The vigilantes entered the dormitory with the aid of the riot police. We were not expecting this one; we thought the dormitory, at least, was a safe space, one they wouldn’t invade. But they did, and we were ambushed. Some students were dragged out of their rooms, clad in nothing but their underwear. The police beat us, forcing us into their cars. For a few days nobody knew where we were. Many of our parents were so worried that they dropped everything and rushed from wherever they were–scattered in cities and towns all over the country–to Tehran, to search for us, their missing loved ones.
After a few days, they took us back to Amir-abad Street. Late in the night, the Islamic republic’s agents kicked us from their cars. Many students were still in their underwear, only this time, the scantiness of their clothing revealed bruised bodies and hinted at tormented minds. Later we learned that many of our peers were forced to stay in the regime’s torture cells for several years. Others were maimed, and the lucky ones were “only” dismissed from the university…

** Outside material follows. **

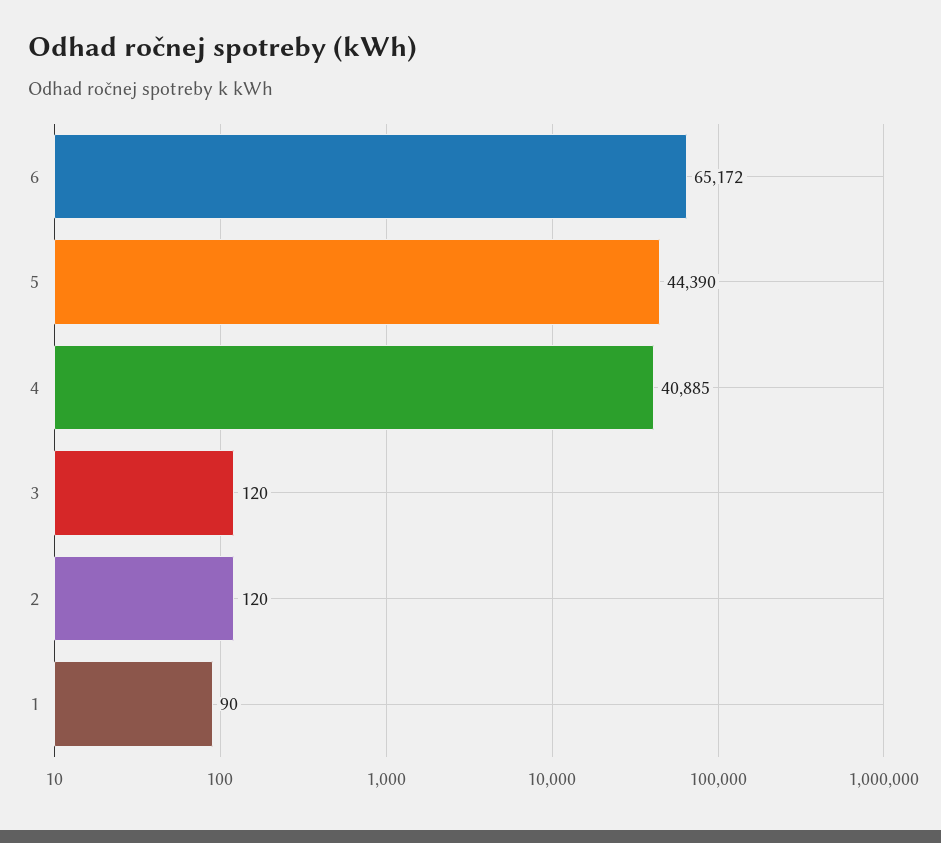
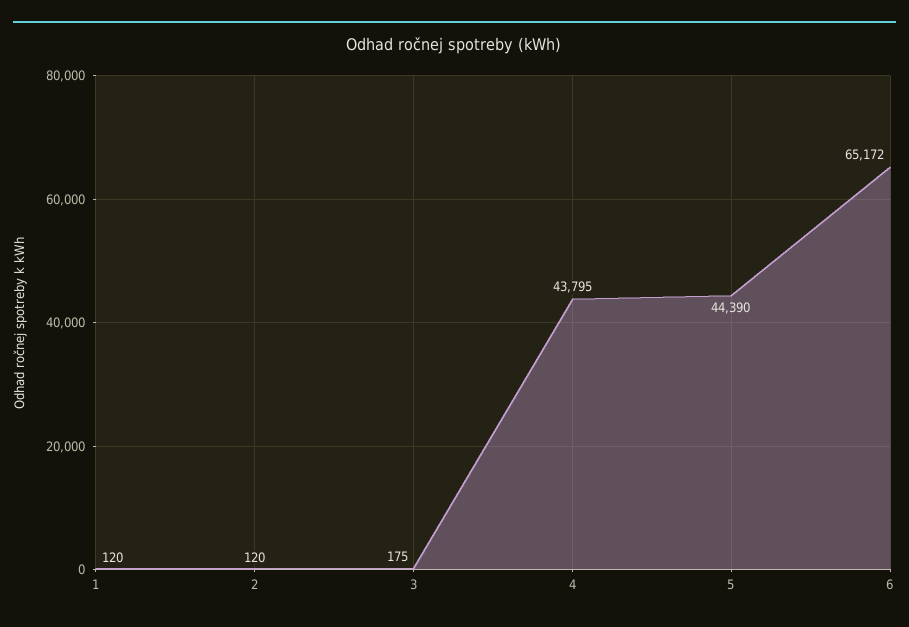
4: 40885 -> 43795
3: 120 -> 175
1: 90 -> 120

Nearly four years ago, when we, the Iranian students, started the first phase of our new dissident movement, the so-called reformers (i.e., the pro-Khatami types) never staged “sit-ins” to support us. Vigilantes, revolutionary guards, and the Islamic republic’s riot police were assailing us from every corner, as the reformers seemed to turn a blind eye to our struggle. At the same time, many–both inside and outside Iran–were nonetheless deceived by the Khatamists. They still hadn’t realized that the mindset of these Islamic reformers was, if not exactly identical, at least undeniably very close to that of their hard-liner comrades.
Ironically, a few weeks ago, when the regime’s Council of the Guardians disqualified the reformers from running for office in the parliamentary elections, the Khatamists realized that their time was up, felt the danger, and saw that the Iranian democratization process was in peril. Only when their own interests were on the line did the reformers stage sit-ins and resign.
Of course, it was too late.
You will have to excuse us Iranians for our lack of sympathy for these so-called reformers: Just ask yourself, as we ask ourselves, where they were while Iranian youths were being beaten, tortured, abducted, maimed, and deprived of their legitimate rights to continue their university studies.
But despite our disappointment with the Khatamists, Iranians were nevertheless given an occasion for joy and pride on February 20, the date of our most recent elections, and of the momentous boycott of them. It will be remembered in the history of my nation, because on that day, Iranians showed again that we have the resolve to clear “Islamic mullahism” from our homeland once and for all. We have decided that our children must not be tormented as we have been.
Throughout the day on February 20, I went to different parts of Tehran to observe for myself what was going on at the polling stations. To my great pleasure, there were only few people at any of them. Although the regime had done its best to urge everyone to participate in the elections, brave Iranians were far more determined to tell the world and the regime, again, that they are tired, and are on the verge of achieving their much longed-for change.
Iranians abstained from the elections not because of the prohibition against Khatamist candidates, but because we–almost all of us this time–have finally realized that our goal can only be achieved “over” the Islamic republic, not “through” it. The vision of tomorrow’s secular Iran will prevail, and soon. With or without the rest of the world’s help, we are determined to paralyze and eventually oust the militants of the Islamic regime.
This weekend showed that our efforts have nearly, after all this time, borne the fruit we have striven for all these years: freedom.
–Koorosh Afshar is a pseudonym for a student in Tehran. His name has been changed for his protection.